As an update to my last post, my favorite sumo rikishi (wrestler) ended the tournament with a winning record and the probability that he will move up in rank. That’s good. And, while he didn’t do well for awhile, in the end, he was the only rikishi to beat the Grand Champion. The champion would have been undefeated in this tournament, except for my wrestler. So, that says something. This tournament was more interesting than the one in September, since we have developed a rivalry in the house. My one housemate has taken to cheering for the Grand Champion. The tournament is over now, but the rivalry will come again when the next tournament begins in January.
My Japanese class is going fine, except for one tiny thing. In December we are going to have speech day. If you happen to find yourself in Tokyo on Dec. 16, you are invited to attend. Our teacher said we’d be expected to invite people to our spech day. She didn’t say they actually had to come :) It wouldn’t be so bad if we didn’t have to memorize our speeches. A speech in Japanese AND it has to be memorized???!! Yikes! I decided to tell a story about a cat named Yuki (that’s “snow” in Japanese, and she is a white cat. Not very creative, but my vocab is rather limited yet).
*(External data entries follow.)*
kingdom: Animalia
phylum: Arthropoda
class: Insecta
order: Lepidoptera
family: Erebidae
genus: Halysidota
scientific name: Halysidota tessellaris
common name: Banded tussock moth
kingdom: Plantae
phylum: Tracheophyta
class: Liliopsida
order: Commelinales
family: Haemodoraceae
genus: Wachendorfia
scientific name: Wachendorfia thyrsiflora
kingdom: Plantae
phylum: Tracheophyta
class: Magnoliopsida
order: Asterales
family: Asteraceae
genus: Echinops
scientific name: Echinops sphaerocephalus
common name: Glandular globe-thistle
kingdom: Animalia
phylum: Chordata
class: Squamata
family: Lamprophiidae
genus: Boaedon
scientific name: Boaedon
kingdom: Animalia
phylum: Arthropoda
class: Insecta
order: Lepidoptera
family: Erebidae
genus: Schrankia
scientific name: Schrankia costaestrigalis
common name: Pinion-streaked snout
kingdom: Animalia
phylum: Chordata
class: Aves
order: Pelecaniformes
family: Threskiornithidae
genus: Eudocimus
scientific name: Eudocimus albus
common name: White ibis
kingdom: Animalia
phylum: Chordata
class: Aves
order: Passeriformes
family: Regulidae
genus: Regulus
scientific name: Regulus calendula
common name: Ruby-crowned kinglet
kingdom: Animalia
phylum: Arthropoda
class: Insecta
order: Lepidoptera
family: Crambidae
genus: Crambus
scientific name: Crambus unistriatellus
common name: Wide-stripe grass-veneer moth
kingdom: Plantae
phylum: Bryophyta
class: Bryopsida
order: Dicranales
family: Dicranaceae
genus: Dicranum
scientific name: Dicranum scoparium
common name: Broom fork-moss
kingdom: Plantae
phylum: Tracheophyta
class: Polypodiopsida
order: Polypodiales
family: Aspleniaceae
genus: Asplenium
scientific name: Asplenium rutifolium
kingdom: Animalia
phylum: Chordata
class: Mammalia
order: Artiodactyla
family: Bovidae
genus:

Also, I bet you wonder what I do on Sunday mornings, since I am here with the ELCA as a missionary. Each of us is assigned a different cogregation. My congregation is Hoya Lutheran Church. It is near my house, and it is a wonderful little congregation. The people there are so friendly and welcoming. There are two women pastors at Hoya; one of them studied at the Lutheran seminary in Philadelphia. Usually I practice my Japanese after worship during lunch, but it’s nice to know there are people who know English to help me along! I don’t understand everything that goes on during worship, because everything is in Japanese, but I know basic words, such as God, Jesus, worship and “Let us pray.” I can look up the Bible verses, sometimes following along (in English, of course, but listening to the Japanese). Also, I have joined the choir. Right now we’re singing “O, Holy Night” for Christmas, so I only have to work on learning the Japanese, and not the notes as much.
On Sunday evenings I worship at a different local church which offers an English service on Sunday nights. Last night I was the preacher, so that was fun. It was nice to be able to lead worship again. There is comfort in that role: in the midst of Japanese studies, when Japanese studies confound me, the rituals of worship calm and orientate me again.